┌────────

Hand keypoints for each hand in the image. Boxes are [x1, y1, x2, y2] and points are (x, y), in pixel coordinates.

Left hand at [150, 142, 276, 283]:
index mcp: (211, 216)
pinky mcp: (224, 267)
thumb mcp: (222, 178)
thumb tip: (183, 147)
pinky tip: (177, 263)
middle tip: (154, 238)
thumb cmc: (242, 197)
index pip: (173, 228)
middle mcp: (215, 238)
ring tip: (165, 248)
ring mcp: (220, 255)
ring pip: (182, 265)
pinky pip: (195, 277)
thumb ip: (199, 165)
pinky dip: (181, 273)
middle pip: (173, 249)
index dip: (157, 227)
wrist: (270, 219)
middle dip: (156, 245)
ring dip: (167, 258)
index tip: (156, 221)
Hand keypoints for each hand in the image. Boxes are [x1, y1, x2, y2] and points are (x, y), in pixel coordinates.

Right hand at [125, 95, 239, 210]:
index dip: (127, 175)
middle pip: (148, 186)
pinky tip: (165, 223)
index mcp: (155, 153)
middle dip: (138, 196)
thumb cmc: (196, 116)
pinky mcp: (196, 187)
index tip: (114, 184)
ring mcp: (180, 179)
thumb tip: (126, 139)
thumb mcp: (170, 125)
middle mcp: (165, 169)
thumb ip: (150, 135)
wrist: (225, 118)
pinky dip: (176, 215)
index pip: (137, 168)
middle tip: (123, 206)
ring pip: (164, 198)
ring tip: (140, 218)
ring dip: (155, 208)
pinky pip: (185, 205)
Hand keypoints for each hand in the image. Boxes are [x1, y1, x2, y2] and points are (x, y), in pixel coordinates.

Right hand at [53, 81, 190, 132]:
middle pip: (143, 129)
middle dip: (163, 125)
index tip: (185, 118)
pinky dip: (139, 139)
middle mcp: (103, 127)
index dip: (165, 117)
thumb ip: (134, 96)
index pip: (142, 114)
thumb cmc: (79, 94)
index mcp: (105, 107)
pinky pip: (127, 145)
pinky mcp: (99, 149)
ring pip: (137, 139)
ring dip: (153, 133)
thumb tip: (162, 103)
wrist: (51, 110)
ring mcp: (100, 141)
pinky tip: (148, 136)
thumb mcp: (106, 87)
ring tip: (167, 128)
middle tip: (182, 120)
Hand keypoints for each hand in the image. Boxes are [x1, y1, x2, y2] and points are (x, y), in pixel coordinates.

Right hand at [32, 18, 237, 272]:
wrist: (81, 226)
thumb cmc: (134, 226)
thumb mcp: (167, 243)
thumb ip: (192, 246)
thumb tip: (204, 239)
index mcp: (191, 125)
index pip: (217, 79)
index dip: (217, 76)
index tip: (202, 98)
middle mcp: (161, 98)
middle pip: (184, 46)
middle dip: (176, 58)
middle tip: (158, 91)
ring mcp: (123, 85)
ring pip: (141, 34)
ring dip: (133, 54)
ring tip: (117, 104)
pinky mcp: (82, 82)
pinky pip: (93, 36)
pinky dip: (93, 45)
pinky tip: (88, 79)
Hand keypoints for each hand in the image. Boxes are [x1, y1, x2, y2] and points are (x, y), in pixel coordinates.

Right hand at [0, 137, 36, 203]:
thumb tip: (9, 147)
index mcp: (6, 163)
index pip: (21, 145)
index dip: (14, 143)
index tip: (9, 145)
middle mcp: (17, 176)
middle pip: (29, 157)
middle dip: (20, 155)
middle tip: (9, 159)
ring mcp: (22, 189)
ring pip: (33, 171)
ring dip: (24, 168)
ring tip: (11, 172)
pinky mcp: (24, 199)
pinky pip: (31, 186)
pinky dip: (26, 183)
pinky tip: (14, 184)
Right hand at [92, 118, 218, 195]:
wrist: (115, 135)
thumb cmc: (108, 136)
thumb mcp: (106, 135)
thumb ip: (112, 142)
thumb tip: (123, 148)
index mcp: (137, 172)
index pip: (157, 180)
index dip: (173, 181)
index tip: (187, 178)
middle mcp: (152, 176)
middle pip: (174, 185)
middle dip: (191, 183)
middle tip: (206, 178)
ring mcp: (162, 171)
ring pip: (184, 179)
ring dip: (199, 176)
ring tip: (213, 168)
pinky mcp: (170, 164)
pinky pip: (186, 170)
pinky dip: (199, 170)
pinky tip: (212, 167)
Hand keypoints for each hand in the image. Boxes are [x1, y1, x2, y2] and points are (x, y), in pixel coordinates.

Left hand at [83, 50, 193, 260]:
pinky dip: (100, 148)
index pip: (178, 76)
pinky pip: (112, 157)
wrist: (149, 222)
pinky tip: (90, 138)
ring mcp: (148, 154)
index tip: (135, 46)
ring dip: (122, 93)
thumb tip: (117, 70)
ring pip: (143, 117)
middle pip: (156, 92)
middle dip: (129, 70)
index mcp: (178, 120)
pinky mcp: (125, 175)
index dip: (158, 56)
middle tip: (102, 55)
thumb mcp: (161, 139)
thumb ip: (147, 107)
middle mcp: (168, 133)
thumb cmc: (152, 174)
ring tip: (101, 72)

└────────

### Exercise brief
Your answer should be the lines of the records that include the word "Right".

### Solved exercise
Right hand at [125, 95, 239, 210]:
Right hand at [53, 81, 190, 132]:
Right hand at [32, 18, 237, 272]:
Right hand at [0, 137, 36, 203]:
Right hand at [92, 118, 218, 195]:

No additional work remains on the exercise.